I finally walked down the trail it was on and was amazed at how clean it was. Skin and bones.


----------



## savage2506 (Nov 27, 2010)

If a crow stops flapping its wings it will start to descend right away. They can’t glide like a raven.


----------



## Luv2hunteup (Mar 22, 2003)

It seems that they are never far away. Not matter what month it is I can pull out my electronic call and bring them in. It doesn’t matter what part of the state I’m in. Try it, you will see.


----------



## B.Jarvinen (Jul 12, 2014)

Was at my shop space this morning and Crows were all around. I haven’t dug into trying to feed them yet as I have an out-of-state job to complete next week before I start a long run of daily shop work after that. 

But was glad to see them. The birds that over-winter are becoming my favorites.


----------



## MichiFishy (Sep 17, 2019)

Had an interesting Crow show up on camera. A few white feathers on the head, and a few white flight feathers.


























Then this guy had to come along and steal the meat.


----------



## B.Jarvinen (Jul 12, 2014)

Well it took a little while to get this rolling but I did get to see a favorite wildlife “track” yesterday. And today confirmed it - the Crows are back on the job.

I first left a couple dead mice from the traps, then a little mound of whole grain cereal from the bottom of a box, then a couple more mice. All on a 3’ dead Ash stump outside my window. And occasionally uncovered the snow from the goodies.
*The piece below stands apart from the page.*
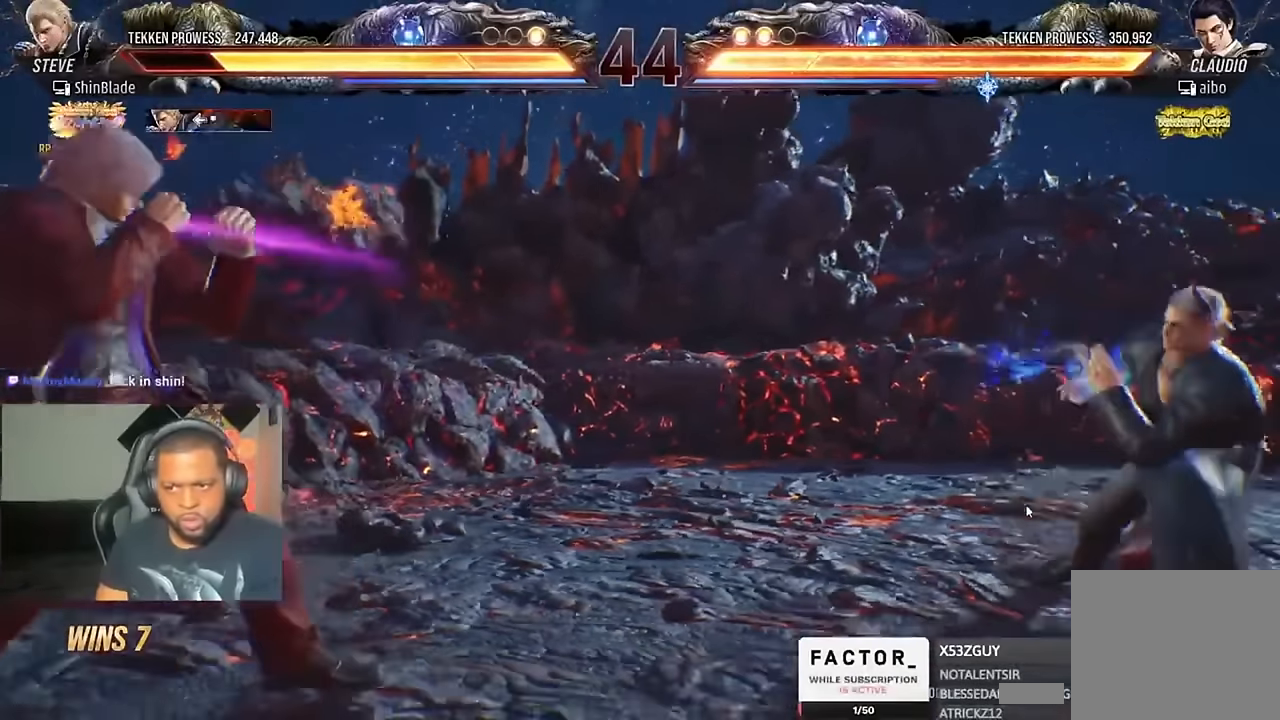
{"dt_ms": 500, "buttons": ["DPAD_DOWN"], "left_stick": "center", "right_stick": "center", "events": [[100, "CIRCLE", "up"], [100, "CROSS", "up"], [200, "DPAD_DOWN", "down"], [266, "DPAD_DOWN", "up"], [300, "DPAD_LEFT", "up"], [366, "DPAD_LEFT", "down"], [466, "DPAD_LEFT", "up"], [500, "DPAD_DOWN", "down"]]}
But the deep cold probably kept the Crows in careful shelter somewhere; nothing was appearing to claim the prizes. I added the post-picking remains of a rotisserie Chicken and even those took a couple days to be discovered.

This morning came the caw, caw, caw of a trio of Crows checking out the stump again. They scattered when I came out to leave a dozen acorns for them, but now I know they’ll be back.


----------